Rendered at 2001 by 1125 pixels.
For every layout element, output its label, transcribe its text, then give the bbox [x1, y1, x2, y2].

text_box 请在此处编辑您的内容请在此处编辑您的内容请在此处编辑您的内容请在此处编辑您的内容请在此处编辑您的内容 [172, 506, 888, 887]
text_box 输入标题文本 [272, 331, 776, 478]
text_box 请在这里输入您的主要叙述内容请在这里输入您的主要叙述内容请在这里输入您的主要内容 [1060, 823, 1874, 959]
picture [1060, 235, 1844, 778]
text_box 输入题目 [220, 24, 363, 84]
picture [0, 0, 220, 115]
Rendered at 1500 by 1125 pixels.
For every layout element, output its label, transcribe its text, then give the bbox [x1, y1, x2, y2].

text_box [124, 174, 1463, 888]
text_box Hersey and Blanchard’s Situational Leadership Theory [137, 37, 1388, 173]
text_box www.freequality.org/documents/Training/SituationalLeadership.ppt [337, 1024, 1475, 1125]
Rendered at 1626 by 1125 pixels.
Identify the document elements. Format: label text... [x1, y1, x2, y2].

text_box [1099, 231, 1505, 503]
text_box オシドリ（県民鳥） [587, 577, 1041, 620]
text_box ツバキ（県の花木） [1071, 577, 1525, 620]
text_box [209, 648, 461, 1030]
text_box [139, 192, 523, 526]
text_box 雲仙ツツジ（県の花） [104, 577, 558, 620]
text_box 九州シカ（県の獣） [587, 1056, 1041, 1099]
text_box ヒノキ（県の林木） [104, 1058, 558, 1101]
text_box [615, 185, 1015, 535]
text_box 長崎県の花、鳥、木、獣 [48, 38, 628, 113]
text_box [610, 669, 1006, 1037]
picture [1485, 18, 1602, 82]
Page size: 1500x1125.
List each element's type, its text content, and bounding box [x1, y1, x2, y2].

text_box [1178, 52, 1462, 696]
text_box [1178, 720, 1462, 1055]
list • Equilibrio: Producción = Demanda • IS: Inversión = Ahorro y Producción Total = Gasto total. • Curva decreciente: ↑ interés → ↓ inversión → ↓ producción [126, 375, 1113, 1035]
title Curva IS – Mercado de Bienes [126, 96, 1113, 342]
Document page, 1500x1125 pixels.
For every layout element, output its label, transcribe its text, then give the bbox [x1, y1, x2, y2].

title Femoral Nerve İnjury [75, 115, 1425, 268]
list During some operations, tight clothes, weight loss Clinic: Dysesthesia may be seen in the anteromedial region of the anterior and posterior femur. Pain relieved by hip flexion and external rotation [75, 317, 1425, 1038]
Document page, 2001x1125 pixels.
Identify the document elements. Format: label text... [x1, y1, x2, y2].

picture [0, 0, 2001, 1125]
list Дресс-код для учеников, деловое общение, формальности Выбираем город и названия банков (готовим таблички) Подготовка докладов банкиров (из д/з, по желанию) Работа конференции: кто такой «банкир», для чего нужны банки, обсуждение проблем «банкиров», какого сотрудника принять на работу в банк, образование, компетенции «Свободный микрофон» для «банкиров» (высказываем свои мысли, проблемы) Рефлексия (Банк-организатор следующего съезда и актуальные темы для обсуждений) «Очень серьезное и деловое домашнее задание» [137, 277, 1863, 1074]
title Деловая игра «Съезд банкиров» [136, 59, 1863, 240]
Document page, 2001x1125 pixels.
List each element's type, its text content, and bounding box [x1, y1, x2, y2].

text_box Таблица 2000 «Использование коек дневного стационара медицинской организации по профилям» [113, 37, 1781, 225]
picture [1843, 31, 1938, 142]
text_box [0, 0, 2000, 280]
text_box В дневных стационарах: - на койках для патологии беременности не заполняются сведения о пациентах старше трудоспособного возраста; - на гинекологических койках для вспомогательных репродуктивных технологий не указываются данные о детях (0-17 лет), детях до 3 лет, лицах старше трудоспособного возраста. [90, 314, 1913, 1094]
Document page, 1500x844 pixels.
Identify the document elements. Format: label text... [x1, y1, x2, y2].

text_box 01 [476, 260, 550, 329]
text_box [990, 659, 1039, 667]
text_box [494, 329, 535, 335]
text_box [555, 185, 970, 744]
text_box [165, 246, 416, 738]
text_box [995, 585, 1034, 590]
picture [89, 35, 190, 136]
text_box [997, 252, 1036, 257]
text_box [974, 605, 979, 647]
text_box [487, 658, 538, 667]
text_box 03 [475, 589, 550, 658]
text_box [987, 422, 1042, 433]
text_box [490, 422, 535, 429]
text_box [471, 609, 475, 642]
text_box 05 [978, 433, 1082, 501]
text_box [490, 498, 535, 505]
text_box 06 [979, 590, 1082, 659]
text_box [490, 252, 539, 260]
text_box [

_Aim of the task_: Exactly as written, return every line of the material.

_Task result_:
Rendered at 2001 by 1125 pixels.
For every layout element, output its label, transcribe its text, then give the bbox [x1, y1, x2, y2].

text_box 请在此处编辑您的内容请在此处编辑您的内容请在此处编辑您的内容请在此处编辑您的内容请在此处编辑您的内容 [172, 506, 888, 887]
text_box 输入标题文本 [272, 331, 776, 478]
text_box 请在这里输入您的主要叙述内容请在这里输入您的主要叙述内容请在这里输入您的主要内容 [1060, 823, 1874, 959]
picture [1060, 235, 1844, 778]
text_box 输入题目 [220, 24, 363, 84]
picture [0, 0, 220, 115]
Rendered at 1500 by 1125 pixels.
For every layout element, output its label, transcribe its text, then give the bbox [x1, y1, x2, y2].

text_box [124, 174, 1463, 888]
text_box Hersey and Blanchard’s Situational Leadership Theory [137, 37, 1388, 173]
text_box www.freequality.org/documents/Training/SituationalLeadership.ppt [337, 1024, 1475, 1125]
Rendered at 1626 by 1125 pixels.
Identify the document elements. Format: label text... [x1, y1, x2, y2].

text_box [1099, 231, 1505, 503]
text_box オシドリ（県民鳥） [587, 577, 1041, 620]
text_box ツバキ（県の花木） [1071, 577, 1525, 620]
text_box [209, 648, 461, 1030]
text_box [139, 192, 523, 526]
text_box 雲仙ツツジ（県の花） [104, 577, 558, 620]
text_box 九州シカ（県の獣） [587, 1056, 1041, 1099]
text_box ヒノキ（県の林木） [104, 1058, 558, 1101]
text_box [615, 185, 1015, 535]
text_box 長崎県の花、鳥、木、獣 [48, 38, 628, 113]
text_box [610, 669, 1006, 1037]
picture [1485, 18, 1602, 82]
Page size: 1500x1125.
List each element's type, its text content, and bounding box [x1, y1, x2, y2].

text_box [1178, 52, 1462, 696]
text_box [1178, 720, 1462, 1055]
list • Equilibrio: Producción = Demanda • IS: Inversión = Ahorro y Producción Total = Gasto total. • Curva decreciente: ↑ interés → ↓ inversión → ↓ producción [126, 375, 1113, 1035]
title Curva IS – Mercado de Bienes [126, 96, 1113, 342]
Document page, 1500x1125 pixels.
For every layout element, output its label, transcribe its text, then give the bbox [x1, y1, x2, y2].

title Femoral Nerve İnjury [75, 115, 1425, 268]
list During some operations, tight clothes, weight loss Clinic: Dysesthesia may be seen in the anteromedial region of the anterior and posterior femur. Pain relieved by hip flexion and external rotation [75, 317, 1425, 1038]
Document page, 2001x1125 pixels.
Identify the document elements. Format: label text... [x1, y1, x2, y2].

picture [0, 0, 2001, 1125]
list Дресс-код для учеников, деловое общение, формальности Выбираем город и названия банков (готовим таблички) Подготовка докладов банкиров (из д/з, по желанию) Работа конференции: кто такой «банкир», для чего нужны банки, обсуждение проблем «банкиров», какого сотрудника принять на работу в банк, образование, компетенции «Свободный микрофон» для «банкиров» (высказываем свои мысли, проблемы) Рефлексия (Банк-организатор следующего съезда и актуальные темы для обсуждений) «Очень серьезное и деловое домашнее задание» [137, 277, 1863, 1074]
title Деловая игра «Съезд банкиров» [136, 59, 1863, 240]
Document page, 2001x1125 pixels.
List each element's type, its text content, and bounding box [x1, y1, x2, y2].

text_box Таблица 2000 «Использование коек дневного стационара медицинской организации по профилям» [113, 37, 1781, 225]
picture [1843, 31, 1938, 142]
text_box [0, 0, 2000, 280]
text_box В дневных стационарах: - на койках для патологии беременности не заполняются сведения о пациентах старше трудоспособного возраста; - на гинекологических койках для вспомогательных репродуктивных технологий не указываются данные о детях (0-17 лет), детях до 3 лет, лицах старше трудоспособного возраста. [90, 314, 1913, 1094]
Document page, 1500x844 pixels.
Identify the document elements. Format: label text... [x1, y1, x2, y2].

text_box 01 [476, 260, 550, 329]
text_box [990, 659, 1039, 667]
text_box [494, 329, 535, 335]
text_box [555, 185, 970, 744]
text_box [165, 246, 416, 738]
text_box [995, 585, 1034, 590]
picture [89, 35, 190, 136]
text_box [997, 252, 1036, 257]
text_box [974, 605, 979, 647]
text_box [487, 658, 538, 667]
text_box 03 [475, 589, 550, 658]
text_box [987, 422, 1042, 433]
text_box [490, 422, 535, 429]
text_box [471, 609, 475, 642]
text_box 05 [978, 433, 1082, 501]
text_box [490, 498, 535, 505]
text_box 06 [979, 590, 1082, 659]
text_box [490, 252, 539, 260]
text_box [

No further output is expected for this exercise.